**** TEXT

O.J. Simpson wurde in einem Zivilprozess doch noch für den Tod seiner Ex-Frau und ihres Freundes verantwortlich gemacht und zu einer Zahlung von 33 Millionen Dollar Schadenersatz verdonnert. Davon ist er allerdings bis heute einen Großteil schuldig beblieben. Derzeit verbüßt O.J. in Nevada eine Haftstrafe wegen bewaffneten Raubes und Geiselnahme. Auf der Suche nach Erinnerungsstücken hatte er in einem Hotel Fanartikelhändler überfallen. Die nächste Chance auf vorzeitige Entlassung bekommt Simpson 2017.
Wie sehr die Serie im Heute aufschlagen soll, zeigt sich an der umstrittenen Besetzung der Hauptrolle. Während das übrige Cast bis zur Verwechslung mit den Originalen hingeschminkt wurde, weist Cuba Gooding Jr. äußerlich nur wenige Ähnlichkeiten mit Simpson auf. Es würde ihm am verführerischen Charisma des gefallenen Football-Helden fehlen, lautet der häufigste Einwand.
Kanye West, Ice Cube oder A Tribe Called Quest: O.J. Simpson war und ist auch weiterhin eine fixe Referenzgröße im Hip Hop. So auch im Stück „Go DJ“ von Kendrick Lamar. Findet ihr die Stelle mit dem O.J.?
Doch es ist gerade dieser kreative Kniff, der „The People v. O.J. Simpson“ über die Sphäre des Gerichtsdramas mit biografischem Anstrich hinaushebt. Die Figur von Simpson wird zur Projektionsfläche, in der sich sowohl die schwarze Minderheit als auch das weiße Establishment spiegeln. Dieser in einer Person vereinte Antagonismus steht symbolisch für die Bruchstellen der US-Gesellschaft, die noch heute Fragen nach Gleichheit und Gerechtigkeit überlagern.
Am Ende dieser brilliant besetzten Serie stehen alle Beteiligten als Verlierer da - selbst die Gewinner. Die grundlegenden Probleme wurden nicht gelöst, sondern bloß instrumentalisiert. Schnitt in die Gegenwart.

********
**** MATERIAL

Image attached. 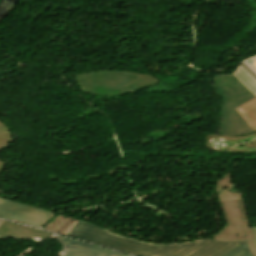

********

## AUFGABE
Schreib den Text über O.J. Simpson noch einmal ab, beginnend bei „O.J. Simpson wurde“ und endend bei „bekommt Simpson 2017.“, und ändere dabei „Nevada“ in „Kalifornien“. Das Material ist eigenständig und gehört nicht zum Text.

## LÖSUNG
O.J. Simpson wurde in einem Zivilprozess doch noch für den Tod seiner Ex-Frau und ihres Freundes verantwortlich gemacht und zu einer Zahlung von 33 Millionen Dollar Schadenersatz verdonnert. Davon ist er allerdings bis heute einen Großteil schuldig beblieben. Derzeit verbüßt O.J. in Kalifornien eine Haftstrafe wegen bewaffneten Raubes und Geiselnahme. Auf der Suche nach Erinnerungsstücken hatte er in einem Hotel Fanartikelhändler überfallen. Die nächste Chance auf vorzeitige Entlassung bekommt Simpson 2017.